▸ Your objective: Copy out the entries below, replacing "the clock" with "the watch" wherever it occurs and keeping everything else the same. Leave the pictures out of your copy.
• • • • • • •
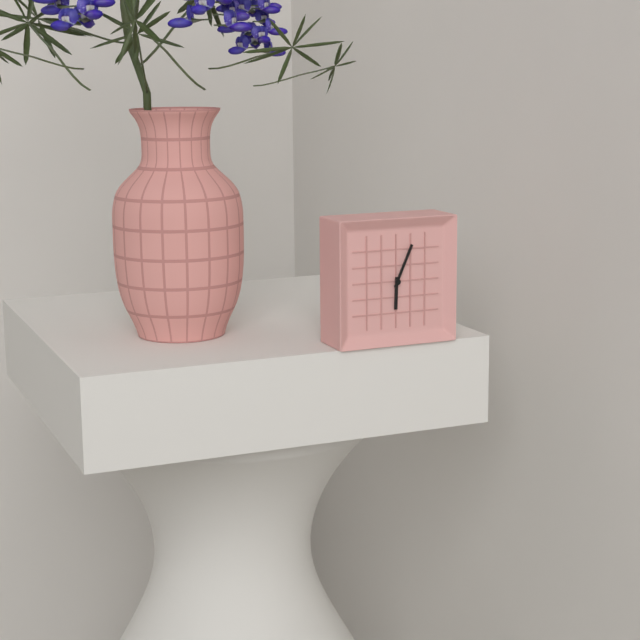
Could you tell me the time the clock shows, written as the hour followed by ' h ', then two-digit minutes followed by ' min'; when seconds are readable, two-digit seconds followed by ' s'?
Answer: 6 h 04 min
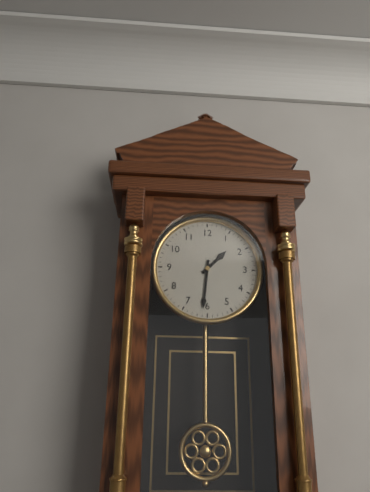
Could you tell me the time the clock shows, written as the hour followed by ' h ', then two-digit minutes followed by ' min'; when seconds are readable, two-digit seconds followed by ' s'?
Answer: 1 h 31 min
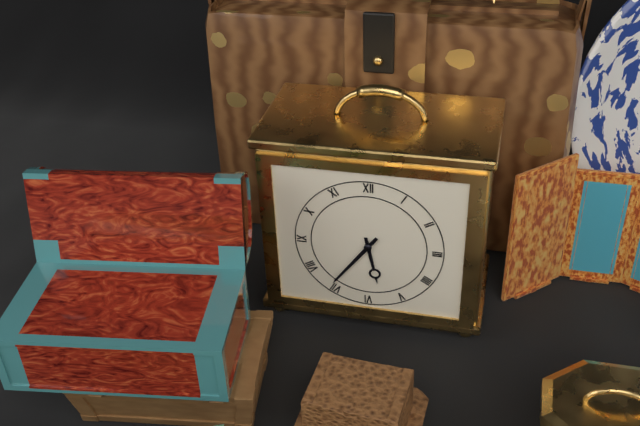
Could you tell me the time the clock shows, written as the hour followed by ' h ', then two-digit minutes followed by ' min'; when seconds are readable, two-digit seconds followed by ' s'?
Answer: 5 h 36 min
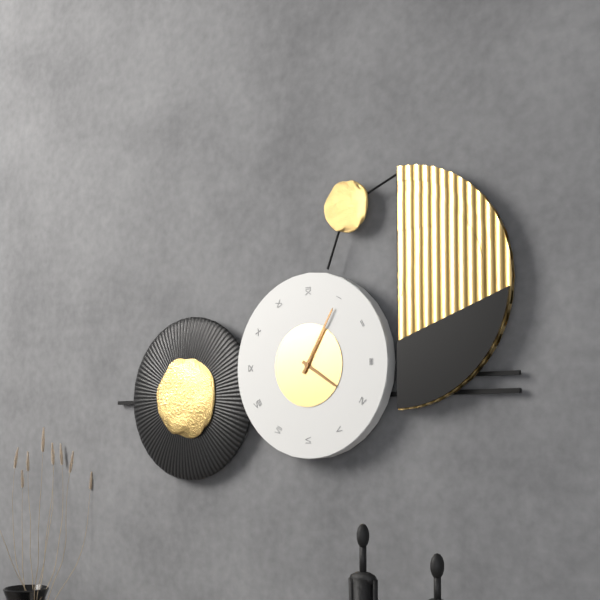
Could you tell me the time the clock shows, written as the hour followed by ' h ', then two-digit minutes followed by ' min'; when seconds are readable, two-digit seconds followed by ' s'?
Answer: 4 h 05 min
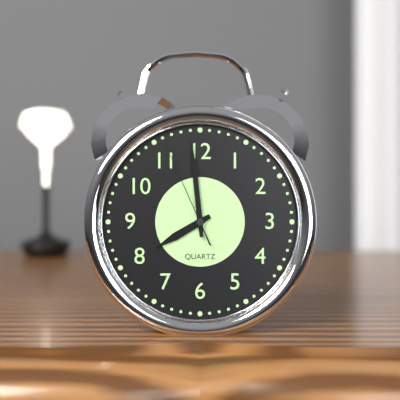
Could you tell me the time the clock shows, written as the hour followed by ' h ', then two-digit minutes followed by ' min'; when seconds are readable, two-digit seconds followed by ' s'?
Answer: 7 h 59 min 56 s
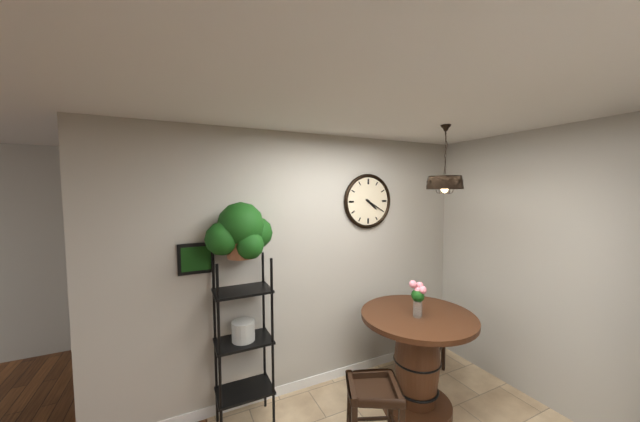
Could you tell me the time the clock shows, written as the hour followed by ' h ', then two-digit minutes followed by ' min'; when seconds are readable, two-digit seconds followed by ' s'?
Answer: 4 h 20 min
• • • • • • •
▸ Result of the task:
Could you tell me the time the watch shows, written as the hour followed by ' h ', then two-digit minutes followed by ' min'; when seconds are readable, two-digit seconds followed by ' s'?
Answer: 6 h 04 min
Could you tell me the time the watch shows, written as the hour followed by ' h ', then two-digit minutes followed by ' min'; when seconds are readable, two-digit seconds followed by ' s'?
Answer: 1 h 31 min
Could you tell me the time the watch shows, written as the hour followed by ' h ', then two-digit minutes followed by ' min'; when seconds are readable, two-digit seconds followed by ' s'?
Answer: 5 h 36 min
Could you tell me the time the watch shows, written as the hour followed by ' h ', then two-digit minutes followed by ' min'; when seconds are readable, two-digit seconds followed by ' s'?
Answer: 4 h 05 min
Could you tell me the time the watch shows, written as the hour followed by ' h ', then two-digit minutes followed by ' min'; when seconds are readable, two-digit seconds followed by ' s'?
Answer: 7 h 59 min 56 s
Could you tell me the time the watch shows, written as the hour followed by ' h ', then two-digit minutes followed by ' min'; when seconds are readable, two-digit seconds followed by ' s'?
Answer: 4 h 20 min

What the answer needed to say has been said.